<<<<
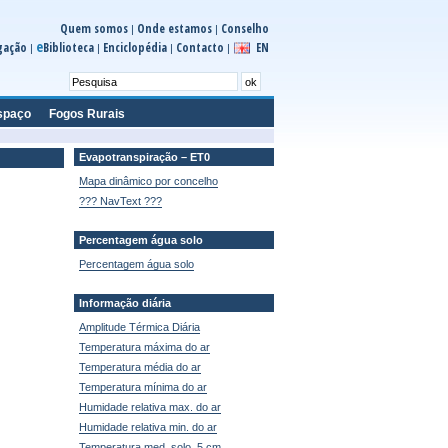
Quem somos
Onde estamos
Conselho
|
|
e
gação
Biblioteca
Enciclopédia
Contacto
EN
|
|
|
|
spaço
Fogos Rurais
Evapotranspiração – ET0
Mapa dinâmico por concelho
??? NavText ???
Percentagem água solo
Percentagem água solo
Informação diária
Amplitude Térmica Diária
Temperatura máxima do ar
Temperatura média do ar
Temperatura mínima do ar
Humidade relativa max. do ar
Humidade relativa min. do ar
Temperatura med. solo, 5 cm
>>>>
<<<<
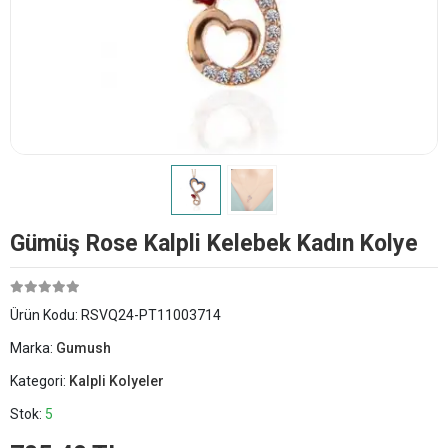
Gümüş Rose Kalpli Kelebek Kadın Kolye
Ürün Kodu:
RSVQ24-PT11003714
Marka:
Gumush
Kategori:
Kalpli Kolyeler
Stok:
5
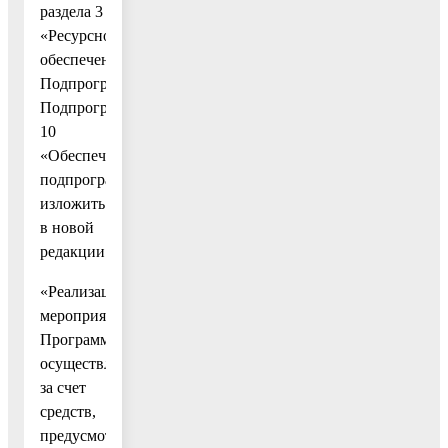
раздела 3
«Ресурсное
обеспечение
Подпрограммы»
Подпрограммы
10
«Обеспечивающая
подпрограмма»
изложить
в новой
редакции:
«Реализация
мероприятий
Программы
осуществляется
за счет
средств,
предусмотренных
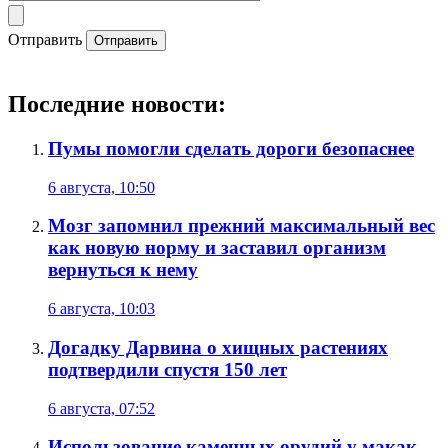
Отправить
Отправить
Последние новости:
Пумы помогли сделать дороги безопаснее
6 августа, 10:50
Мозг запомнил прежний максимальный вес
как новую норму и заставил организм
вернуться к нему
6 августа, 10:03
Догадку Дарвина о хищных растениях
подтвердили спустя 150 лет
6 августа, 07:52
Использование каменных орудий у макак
>>>>
<<<<
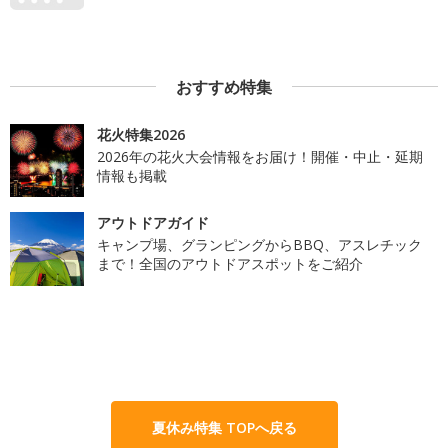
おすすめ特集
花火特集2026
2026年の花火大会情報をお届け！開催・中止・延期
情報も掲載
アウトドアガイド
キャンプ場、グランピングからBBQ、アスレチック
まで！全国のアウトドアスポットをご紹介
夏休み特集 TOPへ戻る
>>>>
To do
From the records above, repeat exactly the lines from the one with "вернуться к нему" through the one with "Использование каменных орудий у макак", both included.

Response area
вернуться к нему
6 августа, 10:03
Догадку Дарвина о хищных растениях
подтвердили спустя 150 лет
6 августа, 07:52
Использование каменных орудий у макак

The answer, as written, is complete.